Bundesweit sei jeder siebte Arbeitnehmer (14 Prozent) gefährdet, abhängig von Arbeit zu werden. Poppelreuter, der in Bonn die erste empirische Studie in Deutschland zu dem Thema leitete, unterscheidet vier Typen: entscheidungsunsichere, überfordert-unflexible, verbissene und schließlich überfordert-zwanghafte Arbeitssüchtige. Zu den gefährdeten Berufsgruppen zählen unter anderem Manager, Politiker und Führer großer Verbände, deren Ansehen, Macht und Einkommen von ihrem „unermüdlichen“ Einsatz abhängen, heißt es. Genauso trügen Erwerbstätige, die intensiv mit anderen Menschen arbeiten, etwa Ärzte, Sozialarbeiter und Lehrer, ein höheres Risiko, ihrer Arbeit zu verfallen.
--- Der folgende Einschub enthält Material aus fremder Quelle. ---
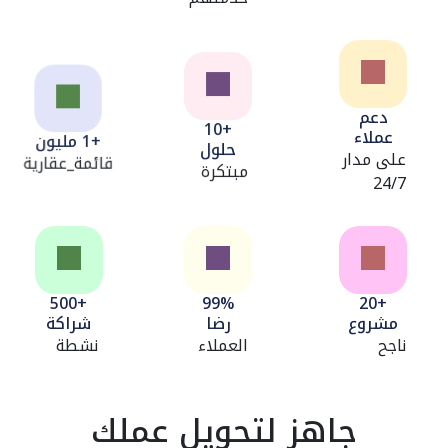
دعم
+10
عملاء
+1 مليون
حلول
على مدار
قائمة_عقارية
مبتكرة
24/7
+500
99%
+20
مشروع
رضا
شراكة
ناجح
العملاء
نشطة
جاهز لتحويل عملك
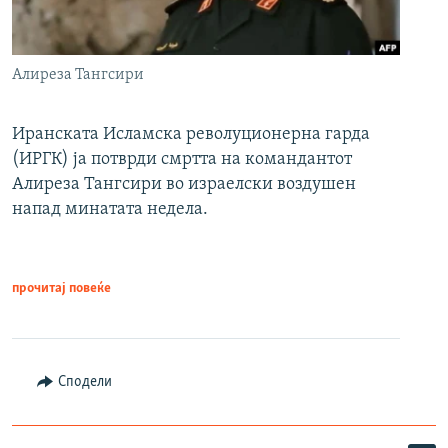
Алиреза Тангсири
Иранската Исламска револуционерна гарда
(ИРГК) ја потврди смртта на командантот
Алиреза Тангсири во израелски воздушен
напад минатата недела.
прочитај повеќе
Сподели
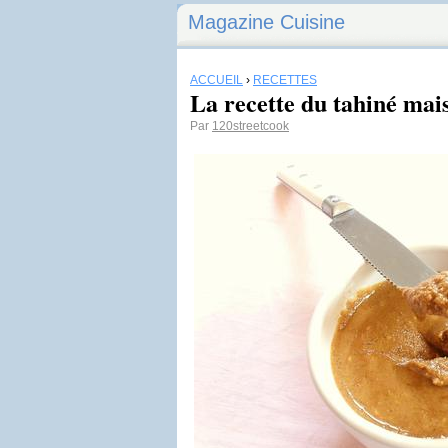
Magazine Cuisine
ACCUEIL
›
RECETTES
La recette du tahiné mai
Par
120streetcook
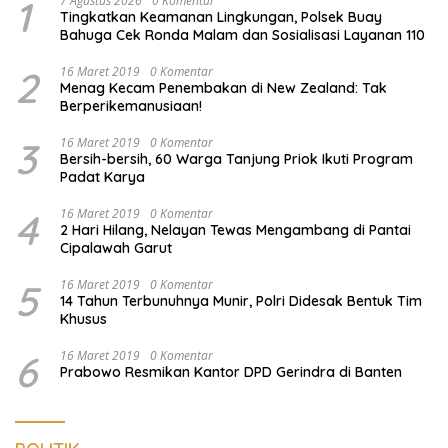
1
7 Agustus 2026
0 Komentar
Tingkatkan Keamanan Lingkungan, Polsek Buay
Bahuga Cek Ronda Malam dan Sosialisasi Layanan 110
2
16 Maret 2019
0 Komentar
Menag Kecam Penembakan di New Zealand: Tak
Berperikemanusiaan!
3
16 Maret 2019
0 Komentar
Bersih-bersih, 60 Warga Tanjung Priok Ikuti Program
Padat Karya
4
16 Maret 2019
0 Komentar
2 Hari Hilang, Nelayan Tewas Mengambang di Pantai
Cipalawah Garut
5
16 Maret 2019
0 Komentar
14 Tahun Terbunuhnya Munir, Polri Didesak Bentuk Tim
Khusus
6
16 Maret 2019
0 Komentar
Prabowo Resmikan Kantor DPD Gerindra di Banten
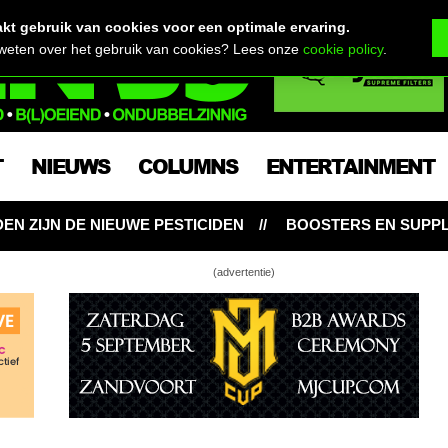
t gebruik van cookies voor een optimale ervaring.
 weten over het gebruik van cookies? Lees onze
cookie policy
.
T
NIEUWS
COLUMNS
ENTERTAINMENT
BOOSTERS EN SUPPLEMENTEN: NOODZAKELIJK VOOR WI
(advertentie)
st@ment kweekt 2,27 gram BIO-WIET per…
tt!?
 ontknoping van Crumbled Cookies
antom OG kweken en RSO-wietolie maken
Die Folgen können Schweißausbrüche, Magengeschwüre, Schlafstörungen und Herzrasen sein bis hin zum Herzinfarkt.  Die Arbeit bildet den Mittelpunkt des Lebens, soziale Kontakte oder Hobbys spielen nur noch eine untergeordnete Rolle. Am Arbeitsplatz fallen Arbeitssüchtige laut Poppelreuter oft dadurch auf, dass sie auch in nebensächlichen Dingen perfektionistisch sind, dass sie kaum delegieren können und Mühe haben, Prioritäten zu setzen.

Der Psychologe fordert daher, Arbeitssucht wie Glücksspiel- und Kaufsucht „als ernst zu nehmende Krankheit“ anzuerkennen. Das würde nicht nur Therapien erleichtern, sondern auch gezielte Vorsorgemaßnahmen in Betrieben ermöglichen.